JOB ITEM | Copy the records word for word, from the line containing "What is the" through the line containing "At 2022, list", including both of those lines.

INFORMATION SHOWN |
=-=-=-=-=
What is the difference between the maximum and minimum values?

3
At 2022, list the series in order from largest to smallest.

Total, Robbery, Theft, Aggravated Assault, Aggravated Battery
=-=-=-=-=
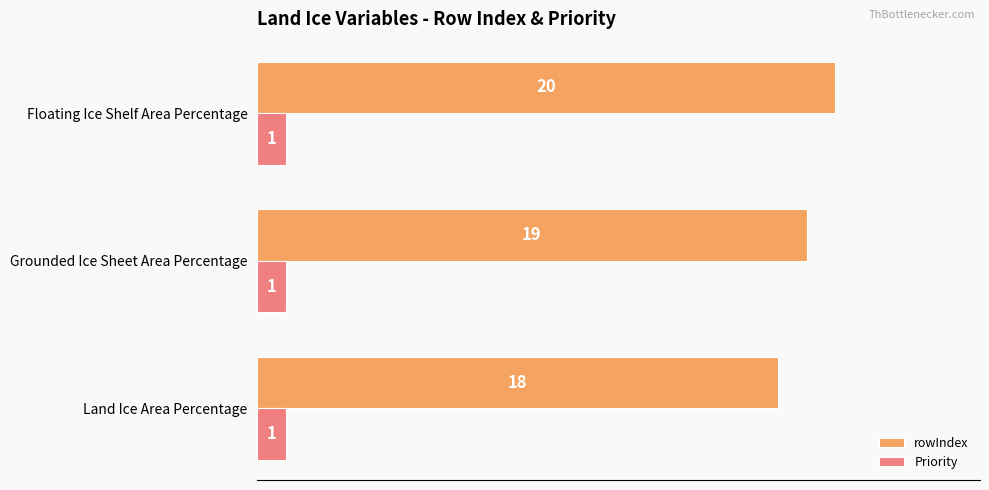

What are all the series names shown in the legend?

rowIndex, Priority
=-=-=-=-=
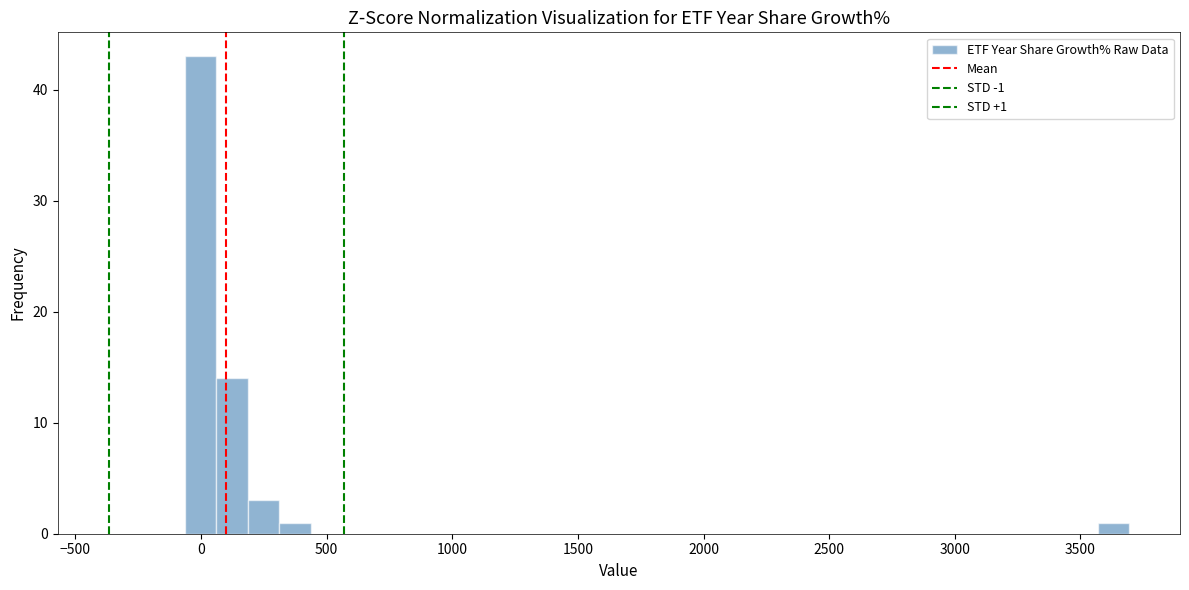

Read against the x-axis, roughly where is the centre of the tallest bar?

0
=-=-=-=-=
ANSWER SECTION |
What is the difference between the maximum and minimum values?

3
At 2022, list the series in order from largest to smallest.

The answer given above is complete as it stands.